- Film poster
- Directed by: Yoshihiro Nishimura Naoyuki Tomomatsu
- Screenplay by: Yoshihiro Nishimura
- Based on: Manga of the same name by Shungiku Uchida
- Produced by: Masatsugu Asahi
- Starring: Yukie Kawamura Eri Otoguro Takumi Saito
- Cinematography: Shu G. Momose
- Music by: Kou Nakagawa
- Distributed by: Excellent Film Eleven Arts
- Release dates: 26 June 2009 (United States); 15 August 2009 (Japan);
- Running time: 85 minutes
- Country: Japan
- Language: Japanese

= Vampire Girl vs. Frankenstein Girl =

Vampire Girl vs. Frankenstein Girl (吸血少女対少女フランケン, Kyūketsu Shōjo tai Shōjo Furanken) is a 2009 Japanese gore film.
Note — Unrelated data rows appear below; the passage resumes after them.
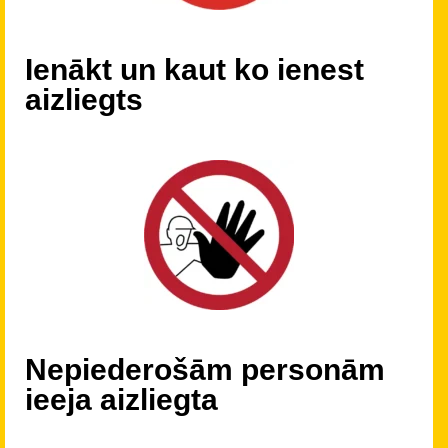
Ienākt un kaut ko ienest
aizliegts
Nepiederošām personām
ieeja aizliegta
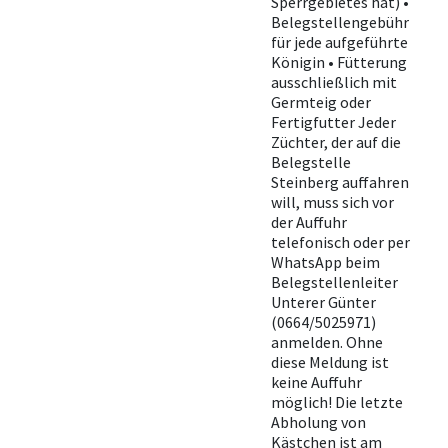
Sperrgebietes hat) •
Belegstellengebühr
für jede aufgeführte
Königin • Fütterung
ausschließlich mit
Germteig oder
Fertigfutter Jeder
Züchter, der auf die
Belegstelle
Steinberg auffahren
will, muss sich vor
der Auffuhr
telefonisch oder per
WhatsApp beim
Belegstellenleiter
Unterer Günter
(0664/5025971)
anmelden. Ohne
diese Meldung ist
keine Auffuhr
möglich! Die letzte
Abholung von
Kästchen ist am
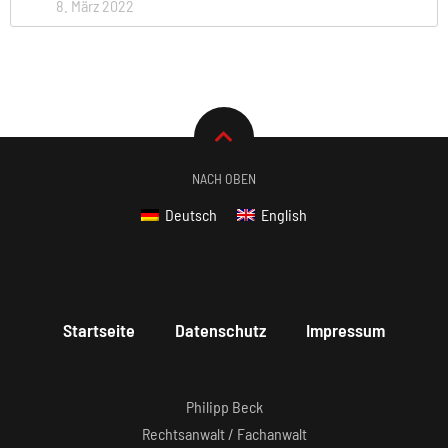
8. März 2022
NACH OBEN
Deutsch
English
Startseite
Datenschutz
Impressum
Philipp Beck
Rechtsanwalt / Fachanwalt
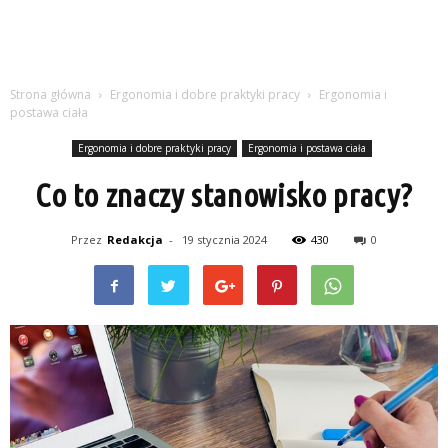
Strona główna
Ergonomia i dobre praktyki pracy
Ergonomia i
postawa ciała
Ergonomia i dobre praktyki pracy
Ergonomia i postawa ciała
Co to znaczy stanowisko pracy?
Przez
Redakcja
-
19 stycznia 2024
430
0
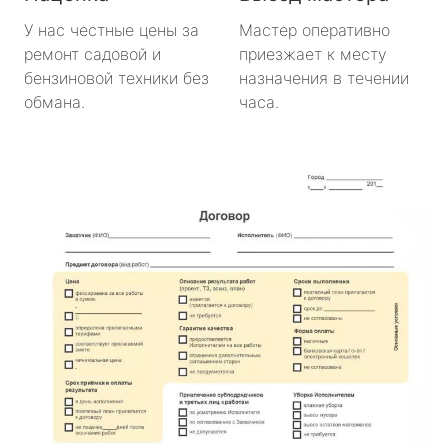
У нас честные цены за
Мастер оперативно
ремонт садовой и
приезжает к месту
бензиновой техники без
назначения в течении
обмана.
часа.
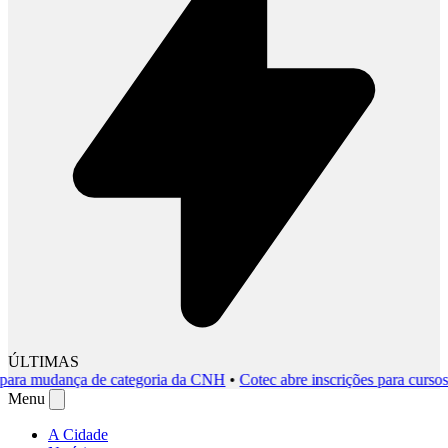
ÚLTIMAS
a mudança de categoria da CNH
•
Cotec abre inscrições para cursos gra
Menu
A Cidade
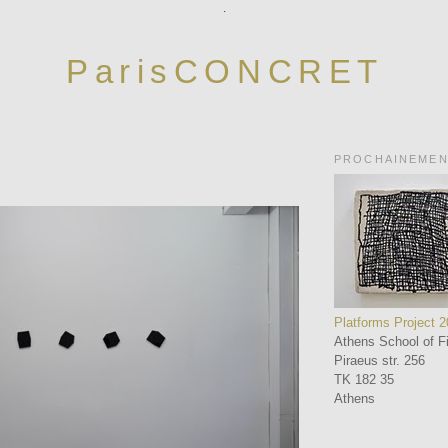
.
ParisCONCRET
PROCHAINEME
Platforms Project 
Athens School of Fi
Piraeus str. 256
TK 182 35
Athens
It was directed by Yoshihiro Nishimura and Naoyuki Tomomatsu and premiered at the New York Asian Film Festival in June 2009. It is based on a manga of the same name by Shungiku Uchida.

== Plot ==
In a typical Tokyo high school, a perpetually teenage vampire named Monami falls for her male classmate, Mizushima; however, despite him reciprocating her feelings, the young man is already (reluctantly) dating a girl named Keiko, who is both the leader of a Sweet Lolita gang and the vice principal/science professor's daughter.

The ensuing love triangle soon leads Keiko to seek the assistance of her father who, unbeknownst to his daughter, moonlights as a Kabuki-clad mad scientist with the school nurse as his assistant. The pair experiment on students in the school basement, hoping to discover the secret of reanimating corpses in a matter akin to the work of the fictional mad scientist, Victor Frankenstein.

Their hopes are soon answered when they discover a solution of Monami's blood holds the properties to bring life to dead body parts and inanimate objects.

The story begins to unfold after Mizushima carelessly accepts a honmei choco spiked with Monami's blood, turning him into a half vampire. When Keiko discovers their secret, she attacks Monami but accidentally throws herself off the school roof in the process. Her premature death leads to her father using the blood solution to transform her into a vicious Frankenstein's monster determined to get revenge against Monami.

From then on, Monami and Keiko battle each other in the pursuit of winning Mizushima's heart, regardless of his feelings towards either of them. Monami ultimately kills her archrival by ripping the flesh off the latter's body using droplets of her own blood to form spikes and impaling her skeletal corpse on top of Tokyo Tower.

At the end, Keiko's father turns himself in a Franken Advanced Composite Life Form with use of Monami's blood, and it is revealed that Igor was turned into a vampire by Monami a hundred years ago, and that Mizushima is only one in a long succession of boyfriends.

== Subculture references ==
The film parodies subcultures prevalent in Japan, including ganguro and Lolita. Wrist cutting is a theme that returns from Nishimura's 2008 film, Tokyo Gore Police.

==Release==
In the United States, the film was released on 26 June 2009 from American Film Market.